One thing that I hope this research has highlighted is the cultural nature of bison and in turn for the need to treat bison faunal remains as having cultural significance. Bison were not merely a source of food: they were a crucial component of many plains bison-hunting cultures that when removed caused damage to the whole. Even when faunal remains of bison are not explicitly in context with traditionally cultural archaeological artifacts, their presence is still valuable information for archaeologists and anthropologists who study bison-hunting cultures and is hopefully valuable for contemporary indigenous people as well. While I can understand the State Historic Preservation Office’s hesitancy to consider purely faunal remains as archaeological resources, I cannot stress enough the value of keeping record of these faunal remains for their cultural relevance. It is my hope that the geodatabase created for this project is just the beginning of such a collection for Glacier National Park.
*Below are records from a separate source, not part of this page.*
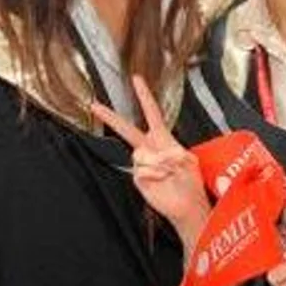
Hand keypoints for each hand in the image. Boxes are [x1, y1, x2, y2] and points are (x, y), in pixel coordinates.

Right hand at [91, 75, 209, 246]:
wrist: (187, 205)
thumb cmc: (190, 183)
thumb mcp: (189, 160)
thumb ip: (174, 151)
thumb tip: (160, 152)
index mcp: (163, 139)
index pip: (151, 113)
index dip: (144, 96)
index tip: (136, 79)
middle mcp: (149, 148)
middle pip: (126, 128)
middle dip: (110, 117)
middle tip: (95, 106)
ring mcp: (142, 163)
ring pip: (140, 153)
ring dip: (159, 161)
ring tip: (171, 172)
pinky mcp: (138, 178)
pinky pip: (141, 169)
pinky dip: (155, 173)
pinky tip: (163, 179)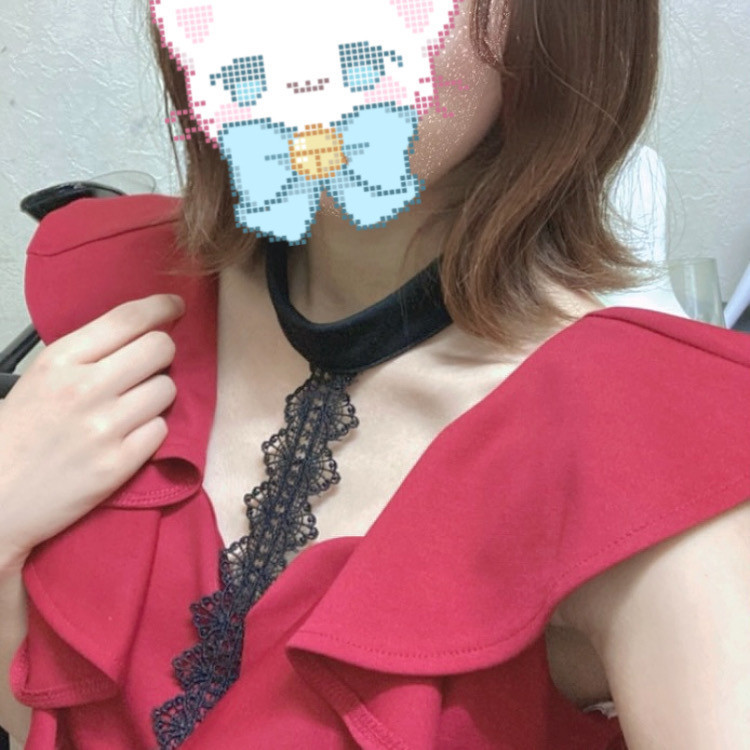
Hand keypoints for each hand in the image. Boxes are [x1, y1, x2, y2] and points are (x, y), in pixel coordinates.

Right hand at [0, 294, 185, 571]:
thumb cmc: (16, 437)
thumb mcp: (40, 377)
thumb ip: (88, 353)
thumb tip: (140, 331)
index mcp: (60, 360)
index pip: (128, 318)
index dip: (161, 307)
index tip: (175, 306)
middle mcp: (85, 388)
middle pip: (160, 348)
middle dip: (163, 353)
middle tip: (151, 365)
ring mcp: (104, 428)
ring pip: (167, 389)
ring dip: (157, 395)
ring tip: (132, 407)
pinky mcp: (119, 464)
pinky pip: (162, 429)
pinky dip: (151, 430)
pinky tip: (129, 436)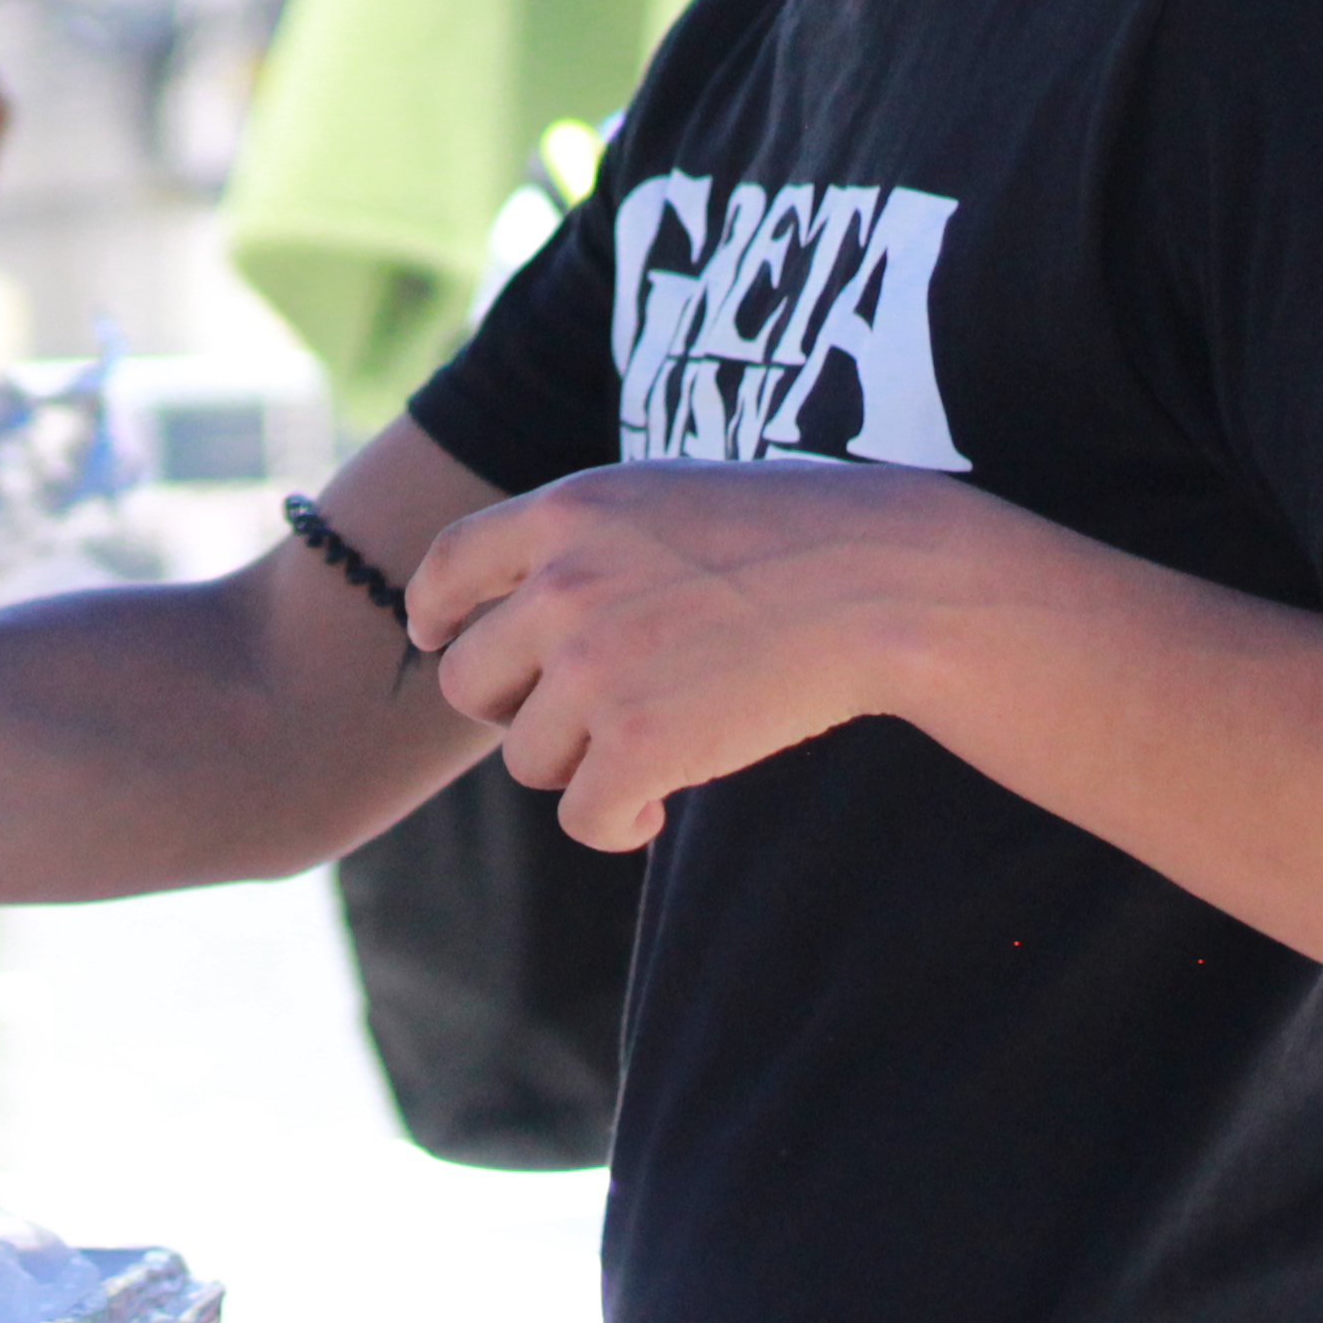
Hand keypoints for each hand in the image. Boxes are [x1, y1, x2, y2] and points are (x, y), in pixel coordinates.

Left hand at [403, 460, 967, 851]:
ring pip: (527, 757)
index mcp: (565, 512)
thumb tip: (510, 608)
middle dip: (516, 709)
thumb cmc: (790, 538)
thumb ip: (579, 542)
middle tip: (580, 717)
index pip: (447, 568)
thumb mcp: (662, 499)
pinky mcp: (640, 744)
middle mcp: (562, 585)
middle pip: (469, 682)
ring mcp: (596, 667)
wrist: (886, 581)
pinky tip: (654, 808)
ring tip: (647, 748)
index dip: (437, 616)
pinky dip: (614, 824)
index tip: (441, 640)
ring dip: (579, 766)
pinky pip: (581, 816)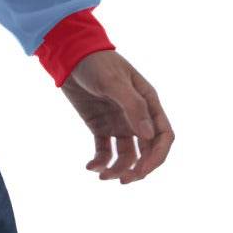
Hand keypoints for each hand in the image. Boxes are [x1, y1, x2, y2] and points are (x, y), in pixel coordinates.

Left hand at [60, 50, 173, 182]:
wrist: (69, 52)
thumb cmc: (96, 61)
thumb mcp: (114, 81)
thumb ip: (132, 106)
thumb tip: (149, 136)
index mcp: (147, 102)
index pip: (163, 136)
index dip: (157, 156)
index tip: (143, 170)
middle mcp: (136, 115)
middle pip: (147, 151)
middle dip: (138, 169)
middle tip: (123, 180)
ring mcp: (118, 122)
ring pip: (126, 156)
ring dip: (118, 169)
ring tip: (103, 176)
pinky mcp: (100, 126)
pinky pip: (105, 151)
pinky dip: (100, 162)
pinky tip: (90, 167)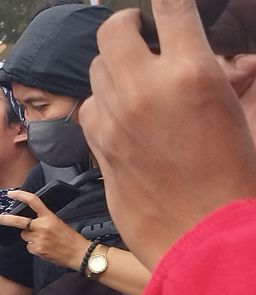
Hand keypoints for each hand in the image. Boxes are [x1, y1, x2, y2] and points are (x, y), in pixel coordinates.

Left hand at [0, 190, 90, 269]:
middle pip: (18, 221)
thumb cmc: (69, 238)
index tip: (11, 194)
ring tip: (44, 240)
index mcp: (49, 216)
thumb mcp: (57, 222)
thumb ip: (42, 220)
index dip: (21, 196)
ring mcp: (39, 238)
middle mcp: (42, 226)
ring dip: (29, 237)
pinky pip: (29, 247)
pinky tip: (45, 248)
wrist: (78, 253)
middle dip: (4, 219)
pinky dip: (34, 247)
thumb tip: (27, 223)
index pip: (33, 201)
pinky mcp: (37, 249)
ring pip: (24, 236)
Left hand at [82, 0, 255, 266]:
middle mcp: (144, 89)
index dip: (168, 1)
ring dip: (116, 64)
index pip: (169, 5)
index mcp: (191, 71)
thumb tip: (226, 63)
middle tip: (142, 30)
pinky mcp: (96, 146)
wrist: (202, 237)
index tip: (168, 5)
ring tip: (136, 75)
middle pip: (114, 30)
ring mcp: (114, 118)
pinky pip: (88, 106)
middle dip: (128, 24)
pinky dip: (102, 101)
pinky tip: (120, 111)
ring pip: (98, 68)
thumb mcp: (246, 116)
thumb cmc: (235, 178)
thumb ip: (232, 79)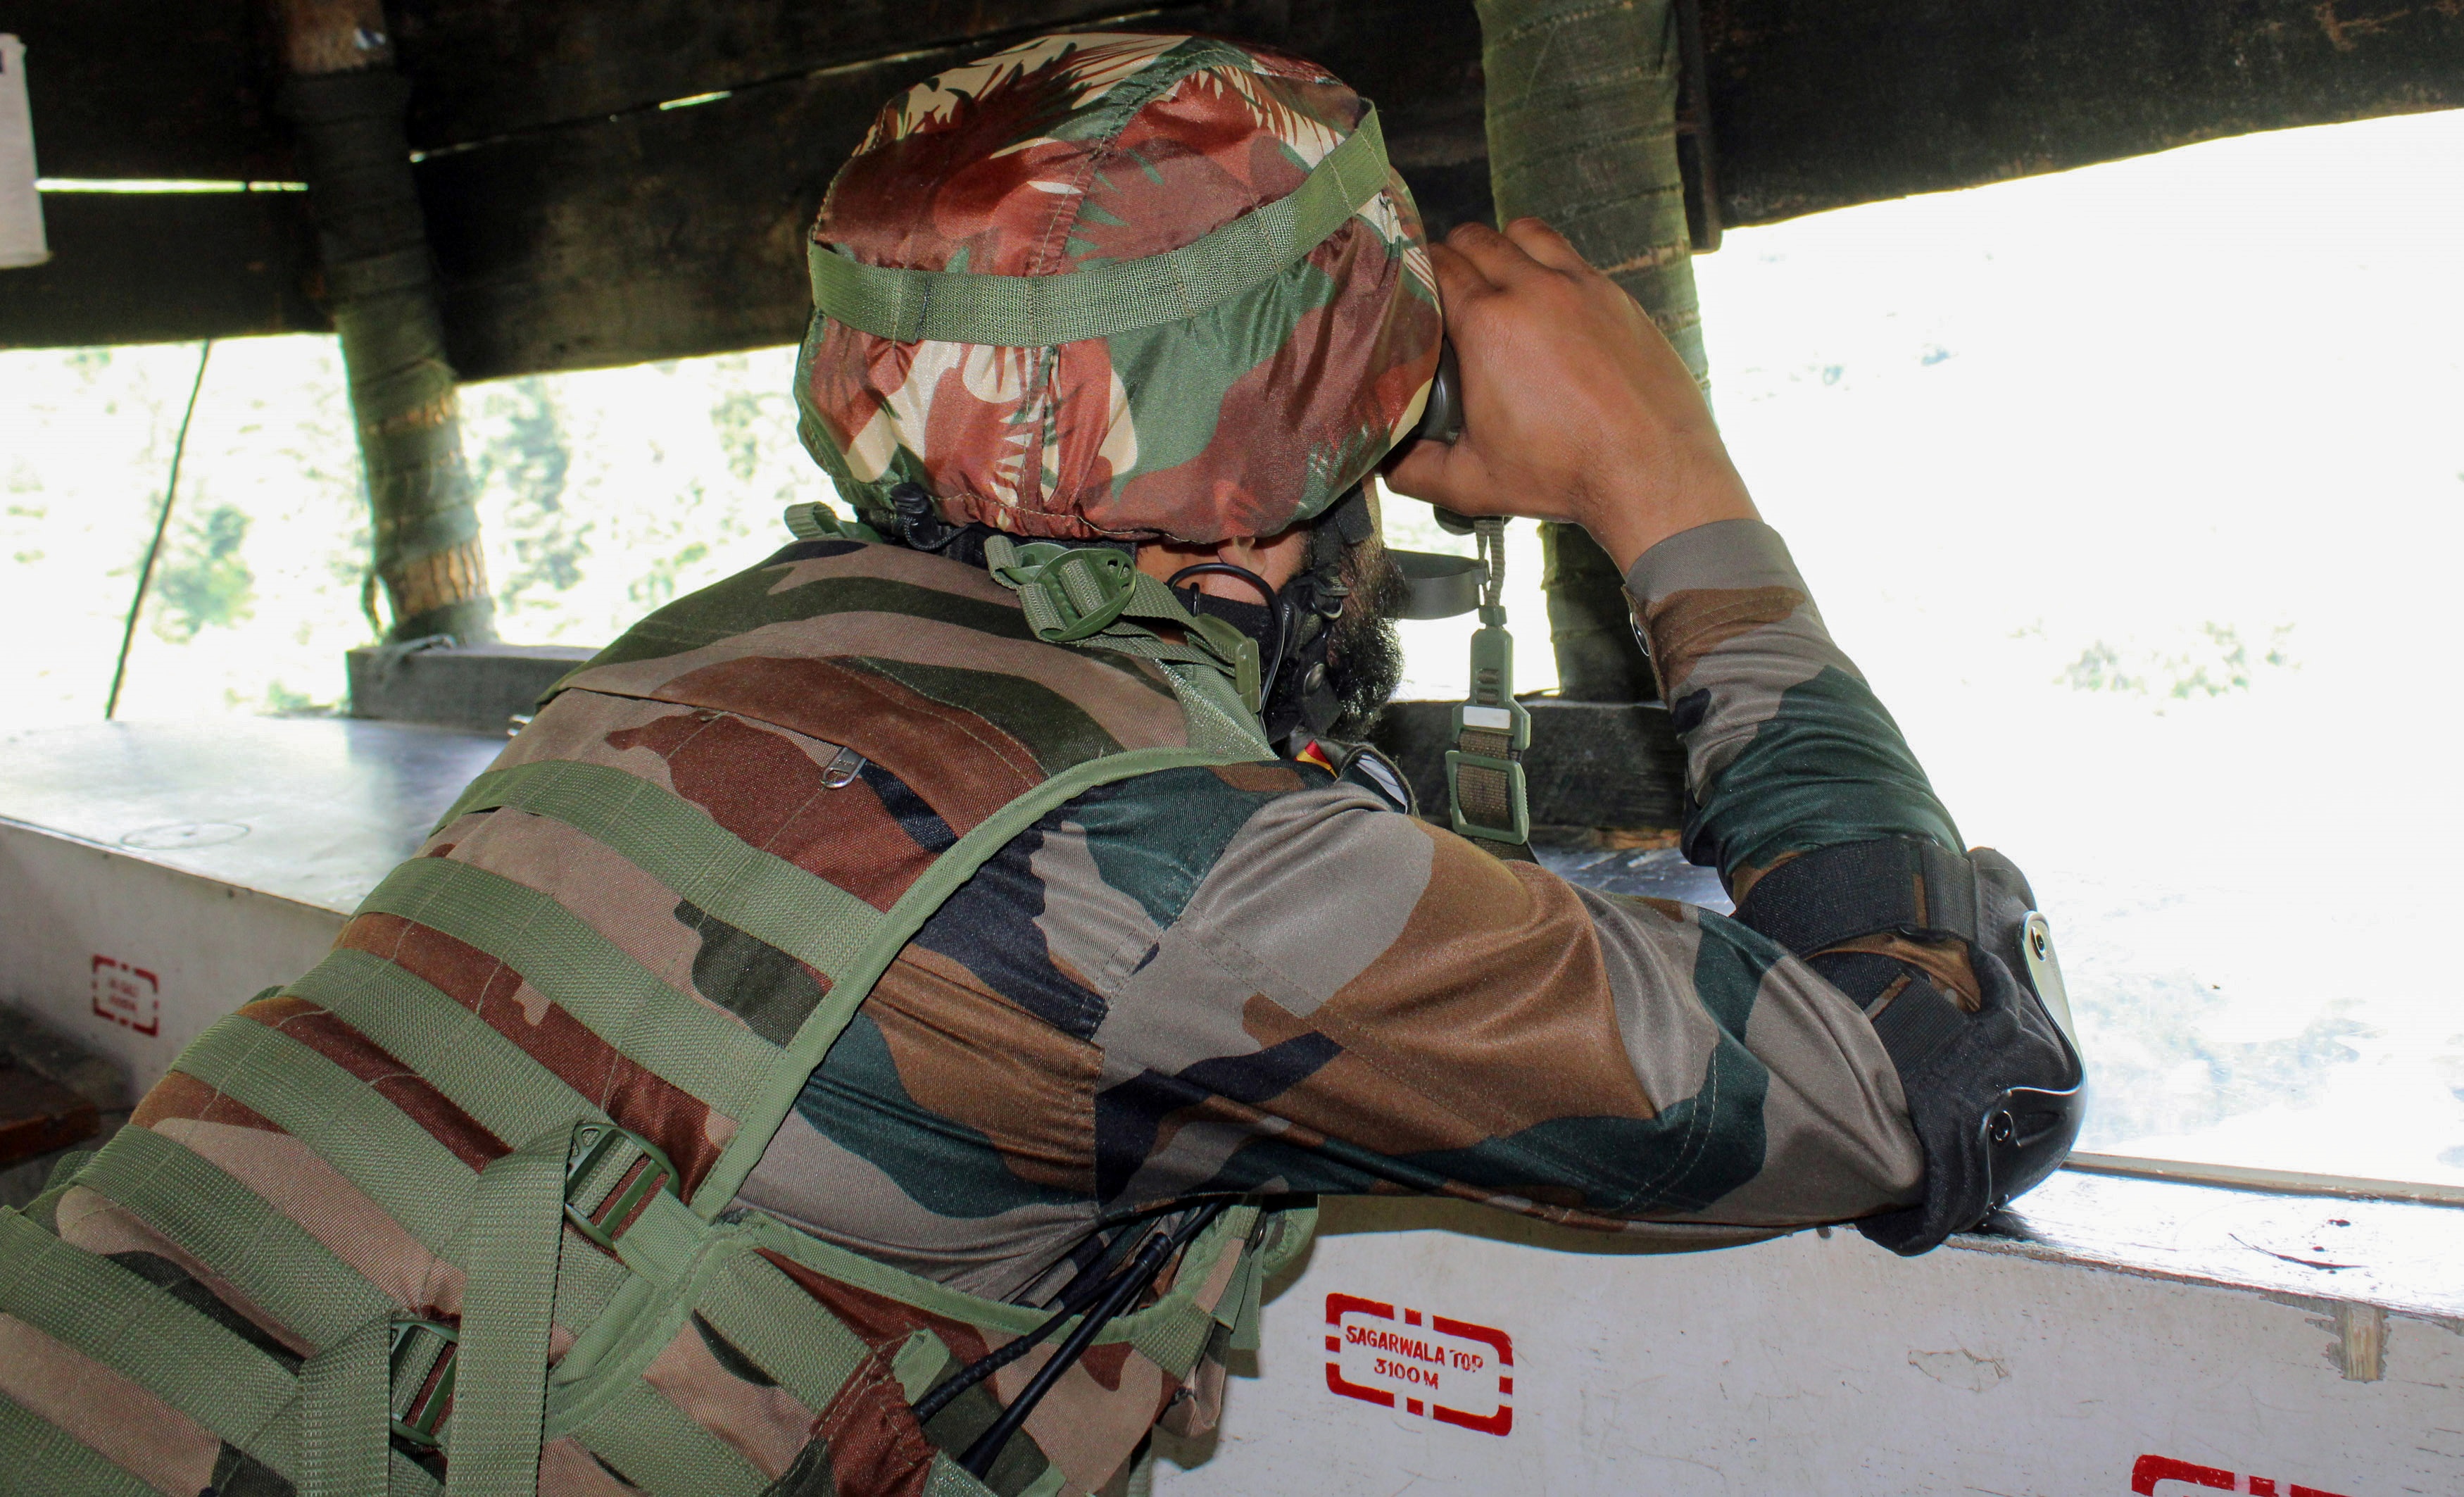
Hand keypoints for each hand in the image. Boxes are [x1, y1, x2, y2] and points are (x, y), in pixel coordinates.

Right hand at [1383, 218, 1757, 573]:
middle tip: (1447, 288)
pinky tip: (1548, 299)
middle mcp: (1534, 290)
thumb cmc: (1566, 476)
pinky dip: (1549, 263)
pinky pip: (1571, 255)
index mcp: (1488, 325)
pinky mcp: (1616, 295)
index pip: (1436, 264)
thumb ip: (1412, 470)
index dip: (1417, 273)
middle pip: (1475, 238)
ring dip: (1502, 245)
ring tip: (1497, 278)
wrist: (1653, 471)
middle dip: (1453, 255)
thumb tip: (1380, 462)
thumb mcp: (1472, 483)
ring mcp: (1581, 285)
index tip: (1413, 292)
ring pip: (1525, 230)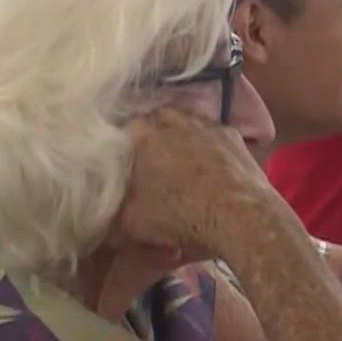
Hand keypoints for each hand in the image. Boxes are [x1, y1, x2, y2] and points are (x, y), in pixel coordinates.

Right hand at [114, 106, 283, 254]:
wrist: (239, 217)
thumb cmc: (179, 216)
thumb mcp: (129, 223)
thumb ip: (110, 211)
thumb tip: (102, 214)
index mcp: (139, 132)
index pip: (118, 135)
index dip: (119, 154)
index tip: (120, 171)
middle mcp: (170, 117)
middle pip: (151, 125)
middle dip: (149, 143)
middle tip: (148, 169)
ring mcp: (204, 122)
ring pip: (182, 126)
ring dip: (178, 141)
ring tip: (178, 168)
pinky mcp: (231, 133)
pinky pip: (210, 136)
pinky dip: (206, 149)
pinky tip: (207, 169)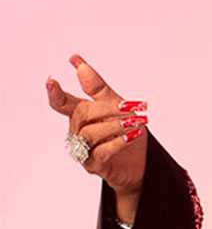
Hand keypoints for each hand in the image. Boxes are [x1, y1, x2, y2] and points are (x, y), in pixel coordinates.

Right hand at [46, 54, 147, 203]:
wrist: (142, 164)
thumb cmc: (127, 133)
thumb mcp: (119, 107)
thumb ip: (98, 88)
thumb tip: (78, 63)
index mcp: (81, 115)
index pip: (61, 103)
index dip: (55, 93)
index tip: (51, 80)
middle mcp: (77, 132)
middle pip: (81, 114)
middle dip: (106, 108)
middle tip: (132, 106)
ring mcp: (84, 150)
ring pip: (89, 133)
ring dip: (114, 125)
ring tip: (135, 122)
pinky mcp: (94, 166)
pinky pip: (100, 152)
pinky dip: (117, 142)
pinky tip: (132, 136)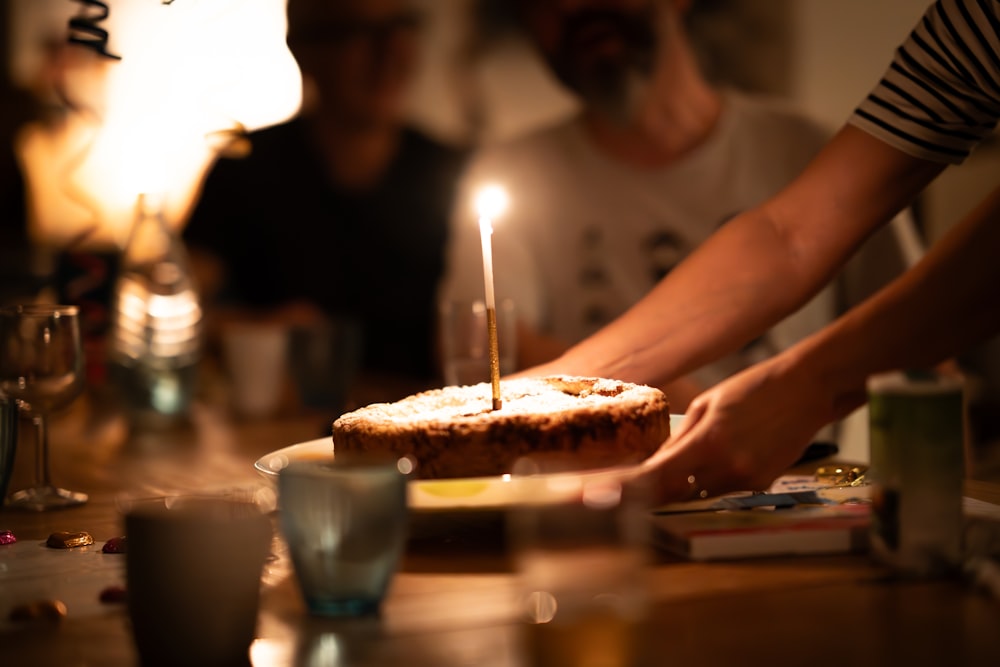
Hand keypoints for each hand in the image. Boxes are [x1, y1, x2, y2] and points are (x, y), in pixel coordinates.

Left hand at [639, 353, 863, 503]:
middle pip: (675, 493)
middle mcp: (727, 467)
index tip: (609, 492)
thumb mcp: (706, 405)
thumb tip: (656, 462)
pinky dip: (712, 479)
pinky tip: (722, 456)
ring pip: (698, 494)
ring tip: (686, 461)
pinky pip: (723, 489)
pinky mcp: (761, 484)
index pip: (657, 477)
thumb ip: (680, 438)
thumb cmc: (754, 389)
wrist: (806, 391)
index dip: (630, 488)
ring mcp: (747, 479)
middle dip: (653, 490)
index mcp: (708, 441)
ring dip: (684, 483)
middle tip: (633, 484)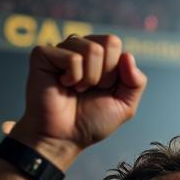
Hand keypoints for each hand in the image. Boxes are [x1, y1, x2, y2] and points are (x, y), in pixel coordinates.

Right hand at [11, 34, 146, 156]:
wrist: (66, 137)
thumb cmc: (92, 121)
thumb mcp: (125, 105)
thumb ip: (136, 82)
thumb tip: (128, 56)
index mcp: (101, 57)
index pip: (117, 45)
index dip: (117, 71)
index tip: (104, 89)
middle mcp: (81, 49)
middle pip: (109, 42)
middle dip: (107, 73)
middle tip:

Today, most people I speak to about this research are surprised when I tell them that bison once roamed in Glacier National Park. Many of these people are not ignorant of history. In fact, they often know about the Blackfeet and the Kootenai and how they hunted bison and drove them over jumps. Certainly the indigenous people whose traditional territory includes Glacier

National Park have not forgotten that bison once lived here not that long ago. Amongst the masses however it seems that bison have ceased to be associated with Glacier National Park. To me, this is a source of some disappointment and sadness, as the bison were once integral to this landscape and the people who lived here. If I succeed in nothing else, I hope that this project might aid in the spread of awareness that yes, bison lived in Glacier. And they could again.